The colonel was ever so kind, my lady, and did everything.
He sent for doctor, though there was nothing to be done, my lady, you could see that.
’ She looked closely at her mistress as if trying to gauge what she was thinking.
‘I don’t ’spect he suffered any, my lady.
It’d be all over soon as the gun went off. ’
‘Keep your opinions to yourself,’ Linda snapped. The house seemed too quiet; and she remembered her arrival, with no-one but Mrs Clegg and her son at the door. ‘Where is everybody?’ she asked. ‘Where are the other servants?’
Mrs Clegg looked away awkwardly. ‘They’ve all gone, my lady.’
‘Gone?’
‘Left. Gone home. Give their notice. They’ve not been paid, you see, not for months, and after his lordship was brought in, they reckoned . . .’ They had held an impromptu meeting and decided the chance of getting paid had been blown away with the master’s head, so there was nothing to stay for.
‘You stayed?’ Linda said, wondering at such loyalty.
‘Yes, my lady,’ said Mrs Clegg. She didn’t say that she and Job had nowhere else to go.
She had lived here all her life, since she came as a housemaid at the age of twelve.
She had worked her way up to head parlour-maid, married a footman, and had six months away when she was having Job.

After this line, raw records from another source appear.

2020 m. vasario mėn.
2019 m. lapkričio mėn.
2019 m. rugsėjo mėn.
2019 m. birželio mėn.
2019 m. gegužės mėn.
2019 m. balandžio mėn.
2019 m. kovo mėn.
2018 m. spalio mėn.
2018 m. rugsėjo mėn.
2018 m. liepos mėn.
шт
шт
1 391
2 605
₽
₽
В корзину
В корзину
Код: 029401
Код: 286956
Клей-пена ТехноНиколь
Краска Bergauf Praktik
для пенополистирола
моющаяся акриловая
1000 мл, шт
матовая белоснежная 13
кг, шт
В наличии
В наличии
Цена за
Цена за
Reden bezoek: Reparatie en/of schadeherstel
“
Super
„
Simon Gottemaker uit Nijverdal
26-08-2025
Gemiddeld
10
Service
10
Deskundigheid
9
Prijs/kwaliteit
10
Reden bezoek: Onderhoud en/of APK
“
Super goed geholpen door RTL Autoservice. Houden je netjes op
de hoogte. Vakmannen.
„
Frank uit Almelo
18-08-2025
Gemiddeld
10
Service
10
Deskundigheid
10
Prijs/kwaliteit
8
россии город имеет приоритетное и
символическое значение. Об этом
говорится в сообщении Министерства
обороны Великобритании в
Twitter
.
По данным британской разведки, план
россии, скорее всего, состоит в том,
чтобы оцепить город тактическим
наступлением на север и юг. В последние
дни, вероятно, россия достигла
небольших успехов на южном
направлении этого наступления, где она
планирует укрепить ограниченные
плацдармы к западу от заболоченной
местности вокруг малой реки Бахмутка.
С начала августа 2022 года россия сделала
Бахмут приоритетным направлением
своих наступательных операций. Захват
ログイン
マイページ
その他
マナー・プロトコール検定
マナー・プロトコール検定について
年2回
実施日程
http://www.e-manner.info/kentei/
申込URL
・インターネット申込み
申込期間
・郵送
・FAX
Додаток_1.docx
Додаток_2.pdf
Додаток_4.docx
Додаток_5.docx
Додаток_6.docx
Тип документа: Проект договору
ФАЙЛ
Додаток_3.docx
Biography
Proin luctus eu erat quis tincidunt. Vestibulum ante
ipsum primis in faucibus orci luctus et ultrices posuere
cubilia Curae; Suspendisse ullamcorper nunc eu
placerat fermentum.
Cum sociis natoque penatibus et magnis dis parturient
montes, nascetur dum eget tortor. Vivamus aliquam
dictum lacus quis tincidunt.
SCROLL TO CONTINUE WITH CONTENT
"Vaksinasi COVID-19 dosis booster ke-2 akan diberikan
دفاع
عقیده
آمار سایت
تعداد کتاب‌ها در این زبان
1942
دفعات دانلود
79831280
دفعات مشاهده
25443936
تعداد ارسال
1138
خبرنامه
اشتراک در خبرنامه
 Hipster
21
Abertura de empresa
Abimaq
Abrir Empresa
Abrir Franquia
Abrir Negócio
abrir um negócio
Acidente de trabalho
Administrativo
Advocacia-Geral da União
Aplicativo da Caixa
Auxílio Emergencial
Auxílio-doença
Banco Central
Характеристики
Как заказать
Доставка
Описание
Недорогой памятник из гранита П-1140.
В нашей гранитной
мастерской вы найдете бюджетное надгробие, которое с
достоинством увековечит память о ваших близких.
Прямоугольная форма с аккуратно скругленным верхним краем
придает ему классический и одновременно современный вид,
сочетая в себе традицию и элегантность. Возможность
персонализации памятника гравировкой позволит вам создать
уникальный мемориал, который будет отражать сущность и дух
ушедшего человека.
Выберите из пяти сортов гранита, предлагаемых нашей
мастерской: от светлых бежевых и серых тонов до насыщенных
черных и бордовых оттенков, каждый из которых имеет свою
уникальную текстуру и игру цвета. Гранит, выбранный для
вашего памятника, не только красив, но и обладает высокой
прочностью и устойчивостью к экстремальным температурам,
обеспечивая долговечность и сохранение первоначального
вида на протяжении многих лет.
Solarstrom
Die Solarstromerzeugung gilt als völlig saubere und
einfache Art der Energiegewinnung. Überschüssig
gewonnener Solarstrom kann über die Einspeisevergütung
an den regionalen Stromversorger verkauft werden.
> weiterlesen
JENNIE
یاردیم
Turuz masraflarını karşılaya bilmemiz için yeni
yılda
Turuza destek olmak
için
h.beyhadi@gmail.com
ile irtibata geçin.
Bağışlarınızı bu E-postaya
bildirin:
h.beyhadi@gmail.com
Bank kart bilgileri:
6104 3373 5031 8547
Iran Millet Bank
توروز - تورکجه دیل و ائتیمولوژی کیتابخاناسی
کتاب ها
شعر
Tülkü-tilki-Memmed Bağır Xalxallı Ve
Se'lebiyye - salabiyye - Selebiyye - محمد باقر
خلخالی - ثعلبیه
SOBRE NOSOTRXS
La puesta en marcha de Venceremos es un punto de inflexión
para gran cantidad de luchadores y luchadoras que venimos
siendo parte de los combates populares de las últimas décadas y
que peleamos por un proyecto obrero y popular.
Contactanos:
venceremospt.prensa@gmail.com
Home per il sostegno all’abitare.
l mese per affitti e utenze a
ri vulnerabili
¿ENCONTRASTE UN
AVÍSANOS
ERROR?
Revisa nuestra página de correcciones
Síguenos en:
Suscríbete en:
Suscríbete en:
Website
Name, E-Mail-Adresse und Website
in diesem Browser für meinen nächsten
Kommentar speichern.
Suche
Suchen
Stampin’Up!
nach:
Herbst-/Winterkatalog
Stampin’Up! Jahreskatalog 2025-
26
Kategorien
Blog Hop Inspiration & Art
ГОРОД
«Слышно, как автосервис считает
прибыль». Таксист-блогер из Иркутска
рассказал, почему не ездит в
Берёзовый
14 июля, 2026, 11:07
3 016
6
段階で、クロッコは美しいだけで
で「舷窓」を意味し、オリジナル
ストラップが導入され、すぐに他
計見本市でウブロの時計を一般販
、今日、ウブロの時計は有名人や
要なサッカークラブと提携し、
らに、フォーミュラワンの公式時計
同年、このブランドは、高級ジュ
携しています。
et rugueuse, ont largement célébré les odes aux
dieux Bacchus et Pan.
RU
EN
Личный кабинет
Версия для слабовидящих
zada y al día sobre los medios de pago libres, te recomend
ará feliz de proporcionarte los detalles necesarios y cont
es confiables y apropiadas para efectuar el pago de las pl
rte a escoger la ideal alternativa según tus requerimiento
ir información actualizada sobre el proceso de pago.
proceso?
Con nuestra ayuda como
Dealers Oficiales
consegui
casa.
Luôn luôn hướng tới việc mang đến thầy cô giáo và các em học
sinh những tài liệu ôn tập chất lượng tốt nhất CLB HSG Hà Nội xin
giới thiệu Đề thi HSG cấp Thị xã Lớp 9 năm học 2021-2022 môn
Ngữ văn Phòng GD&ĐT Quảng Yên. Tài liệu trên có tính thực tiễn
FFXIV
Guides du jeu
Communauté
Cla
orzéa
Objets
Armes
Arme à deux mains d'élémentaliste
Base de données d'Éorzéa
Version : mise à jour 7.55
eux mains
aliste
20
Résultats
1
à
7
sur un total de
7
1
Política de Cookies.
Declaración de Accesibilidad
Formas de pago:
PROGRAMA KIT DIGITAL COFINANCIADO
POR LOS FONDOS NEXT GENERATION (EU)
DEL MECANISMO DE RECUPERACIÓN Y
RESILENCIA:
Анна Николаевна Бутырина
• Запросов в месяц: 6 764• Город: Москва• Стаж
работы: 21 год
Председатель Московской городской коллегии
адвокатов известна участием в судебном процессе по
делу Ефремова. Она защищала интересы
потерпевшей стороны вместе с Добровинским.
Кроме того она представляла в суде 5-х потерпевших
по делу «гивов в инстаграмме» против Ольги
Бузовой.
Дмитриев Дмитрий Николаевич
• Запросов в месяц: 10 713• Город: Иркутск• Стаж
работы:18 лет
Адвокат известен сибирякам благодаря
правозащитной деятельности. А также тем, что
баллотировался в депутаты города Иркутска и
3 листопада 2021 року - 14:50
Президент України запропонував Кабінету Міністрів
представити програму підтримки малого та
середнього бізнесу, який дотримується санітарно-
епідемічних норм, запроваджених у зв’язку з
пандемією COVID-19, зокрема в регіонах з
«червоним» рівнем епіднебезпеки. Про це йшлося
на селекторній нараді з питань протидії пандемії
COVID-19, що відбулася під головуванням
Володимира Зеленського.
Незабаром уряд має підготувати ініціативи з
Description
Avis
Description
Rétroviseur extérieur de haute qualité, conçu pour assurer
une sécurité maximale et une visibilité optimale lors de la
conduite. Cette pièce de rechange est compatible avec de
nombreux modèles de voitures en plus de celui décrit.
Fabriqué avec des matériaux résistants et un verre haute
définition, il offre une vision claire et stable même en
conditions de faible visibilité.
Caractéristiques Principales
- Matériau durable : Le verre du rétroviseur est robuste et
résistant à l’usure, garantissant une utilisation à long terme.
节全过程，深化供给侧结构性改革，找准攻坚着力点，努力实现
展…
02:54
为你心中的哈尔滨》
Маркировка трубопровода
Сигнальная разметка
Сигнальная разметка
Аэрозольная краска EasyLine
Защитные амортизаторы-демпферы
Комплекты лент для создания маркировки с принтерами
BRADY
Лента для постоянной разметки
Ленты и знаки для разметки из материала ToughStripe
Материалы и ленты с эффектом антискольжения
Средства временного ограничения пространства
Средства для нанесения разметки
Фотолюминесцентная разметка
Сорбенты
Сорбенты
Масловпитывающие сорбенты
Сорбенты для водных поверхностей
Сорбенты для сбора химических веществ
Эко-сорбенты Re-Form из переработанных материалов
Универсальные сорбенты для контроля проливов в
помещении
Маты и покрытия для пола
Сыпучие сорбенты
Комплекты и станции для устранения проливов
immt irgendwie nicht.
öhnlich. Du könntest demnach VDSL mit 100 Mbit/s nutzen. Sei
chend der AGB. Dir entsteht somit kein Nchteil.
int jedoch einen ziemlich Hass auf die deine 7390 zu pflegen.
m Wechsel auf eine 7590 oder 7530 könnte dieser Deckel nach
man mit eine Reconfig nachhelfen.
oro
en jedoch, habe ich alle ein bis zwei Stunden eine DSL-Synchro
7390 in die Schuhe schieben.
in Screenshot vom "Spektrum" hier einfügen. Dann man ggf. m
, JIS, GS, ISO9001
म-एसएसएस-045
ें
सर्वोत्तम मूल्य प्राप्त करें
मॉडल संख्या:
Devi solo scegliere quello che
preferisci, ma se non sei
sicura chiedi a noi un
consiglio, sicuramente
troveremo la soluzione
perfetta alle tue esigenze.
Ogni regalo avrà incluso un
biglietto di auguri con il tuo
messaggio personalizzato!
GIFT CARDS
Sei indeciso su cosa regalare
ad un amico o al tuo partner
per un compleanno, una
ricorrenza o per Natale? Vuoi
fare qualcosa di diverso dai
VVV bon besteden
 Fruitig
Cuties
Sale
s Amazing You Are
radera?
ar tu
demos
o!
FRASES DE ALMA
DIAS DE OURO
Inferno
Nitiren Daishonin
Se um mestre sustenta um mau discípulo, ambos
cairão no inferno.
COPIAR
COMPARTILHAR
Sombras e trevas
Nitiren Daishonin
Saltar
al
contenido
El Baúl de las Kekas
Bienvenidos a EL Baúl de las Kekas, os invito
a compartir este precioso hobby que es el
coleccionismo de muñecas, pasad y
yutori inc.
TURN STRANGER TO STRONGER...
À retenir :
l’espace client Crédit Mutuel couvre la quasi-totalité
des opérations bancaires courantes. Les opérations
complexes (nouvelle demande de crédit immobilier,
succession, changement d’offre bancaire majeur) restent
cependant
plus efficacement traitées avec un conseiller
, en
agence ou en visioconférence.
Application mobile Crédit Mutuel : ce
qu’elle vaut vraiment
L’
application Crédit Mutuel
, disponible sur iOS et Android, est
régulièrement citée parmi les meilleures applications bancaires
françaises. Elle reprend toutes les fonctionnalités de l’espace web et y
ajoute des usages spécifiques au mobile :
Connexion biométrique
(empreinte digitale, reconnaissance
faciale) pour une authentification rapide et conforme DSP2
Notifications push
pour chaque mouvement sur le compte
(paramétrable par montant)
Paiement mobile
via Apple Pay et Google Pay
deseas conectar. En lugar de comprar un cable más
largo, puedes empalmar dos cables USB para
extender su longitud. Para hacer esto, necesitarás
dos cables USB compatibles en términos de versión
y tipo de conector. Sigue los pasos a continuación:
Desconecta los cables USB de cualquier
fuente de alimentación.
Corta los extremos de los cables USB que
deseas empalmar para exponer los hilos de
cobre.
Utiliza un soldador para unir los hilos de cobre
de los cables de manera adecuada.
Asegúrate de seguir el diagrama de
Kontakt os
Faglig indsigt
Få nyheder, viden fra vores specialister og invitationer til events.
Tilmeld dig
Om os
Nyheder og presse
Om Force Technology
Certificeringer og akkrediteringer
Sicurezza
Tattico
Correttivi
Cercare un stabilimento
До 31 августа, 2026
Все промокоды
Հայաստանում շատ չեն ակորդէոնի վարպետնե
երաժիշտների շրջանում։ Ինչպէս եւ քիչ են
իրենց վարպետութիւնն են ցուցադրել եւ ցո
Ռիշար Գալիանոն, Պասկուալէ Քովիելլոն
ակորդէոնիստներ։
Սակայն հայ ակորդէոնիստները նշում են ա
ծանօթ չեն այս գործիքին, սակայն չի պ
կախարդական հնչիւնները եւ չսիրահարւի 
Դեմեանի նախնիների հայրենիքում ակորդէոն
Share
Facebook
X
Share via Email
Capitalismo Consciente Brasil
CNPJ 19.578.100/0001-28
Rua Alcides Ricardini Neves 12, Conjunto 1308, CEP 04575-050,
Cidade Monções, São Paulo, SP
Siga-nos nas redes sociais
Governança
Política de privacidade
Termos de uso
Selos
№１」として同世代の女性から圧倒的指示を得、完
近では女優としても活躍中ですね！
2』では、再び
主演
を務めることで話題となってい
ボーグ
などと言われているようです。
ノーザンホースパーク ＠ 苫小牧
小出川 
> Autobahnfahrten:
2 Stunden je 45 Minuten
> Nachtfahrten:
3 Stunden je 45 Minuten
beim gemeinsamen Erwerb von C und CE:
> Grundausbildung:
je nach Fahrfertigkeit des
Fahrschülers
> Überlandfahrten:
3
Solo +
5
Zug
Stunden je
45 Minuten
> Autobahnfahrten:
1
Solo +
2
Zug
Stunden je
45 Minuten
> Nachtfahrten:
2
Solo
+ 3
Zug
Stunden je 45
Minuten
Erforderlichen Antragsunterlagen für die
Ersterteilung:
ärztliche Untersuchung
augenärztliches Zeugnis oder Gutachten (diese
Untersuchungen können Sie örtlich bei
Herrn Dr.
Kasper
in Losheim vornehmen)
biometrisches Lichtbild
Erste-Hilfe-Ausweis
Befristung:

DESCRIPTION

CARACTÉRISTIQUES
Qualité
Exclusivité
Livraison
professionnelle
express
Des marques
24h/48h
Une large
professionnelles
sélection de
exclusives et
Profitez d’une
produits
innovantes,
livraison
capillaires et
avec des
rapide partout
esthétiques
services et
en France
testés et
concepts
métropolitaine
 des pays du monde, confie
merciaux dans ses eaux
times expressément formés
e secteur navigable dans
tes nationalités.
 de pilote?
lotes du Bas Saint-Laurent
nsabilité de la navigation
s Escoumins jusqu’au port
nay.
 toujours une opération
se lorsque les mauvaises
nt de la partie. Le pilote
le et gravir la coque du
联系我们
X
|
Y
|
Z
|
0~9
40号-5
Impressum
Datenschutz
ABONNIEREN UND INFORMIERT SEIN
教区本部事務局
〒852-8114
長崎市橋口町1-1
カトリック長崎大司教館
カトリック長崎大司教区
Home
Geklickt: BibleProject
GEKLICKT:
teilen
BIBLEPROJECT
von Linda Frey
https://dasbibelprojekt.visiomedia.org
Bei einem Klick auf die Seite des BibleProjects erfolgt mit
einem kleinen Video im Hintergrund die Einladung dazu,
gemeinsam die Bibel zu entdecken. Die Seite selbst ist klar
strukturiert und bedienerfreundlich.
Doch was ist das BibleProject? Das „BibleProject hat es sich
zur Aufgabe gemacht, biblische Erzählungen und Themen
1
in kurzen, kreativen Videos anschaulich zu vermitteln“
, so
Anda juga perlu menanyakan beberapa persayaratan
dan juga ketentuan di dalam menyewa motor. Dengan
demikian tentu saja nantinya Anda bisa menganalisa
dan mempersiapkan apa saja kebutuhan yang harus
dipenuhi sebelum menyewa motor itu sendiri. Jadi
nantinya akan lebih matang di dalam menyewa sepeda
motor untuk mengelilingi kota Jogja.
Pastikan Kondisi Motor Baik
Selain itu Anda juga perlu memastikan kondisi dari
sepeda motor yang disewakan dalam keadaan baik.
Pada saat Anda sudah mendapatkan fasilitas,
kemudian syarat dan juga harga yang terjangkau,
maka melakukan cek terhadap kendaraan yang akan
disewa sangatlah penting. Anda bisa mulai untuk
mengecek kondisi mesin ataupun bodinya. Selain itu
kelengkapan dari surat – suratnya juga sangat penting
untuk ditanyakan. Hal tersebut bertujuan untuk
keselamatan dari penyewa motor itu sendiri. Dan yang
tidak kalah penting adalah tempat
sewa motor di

Then her husband was killed by a runaway dray in Frome Magna high street when Job was just a few months old and she’d come back as housekeeper with the baby and been here ever since, through thick and thin – mostly thin, since the old master died.
Her parents were both dead, as was her only brother.
And to get another position with Job in tow would be very hard. So stay she must.
Linda stared at the empty grate, wondering what to do next. ‘You’d better light the fire in here,’ she said. There weren’t many days in the year when it was warm enough inside this house to sit without a fire.
‘Yes, my lady.’
‘And I suppose I’ll have some dinner.’
‘There isn’t anything in, my lady,’ said Mrs Clegg.
Linda looked up, frowning. ‘What do you say?’
‘There’s no food in the house, my lady, bar a bit of rabbit stew left from yesterday that Job and I were going to have.’ She swallowed bravely and said, ‘You could share that, I suppose.’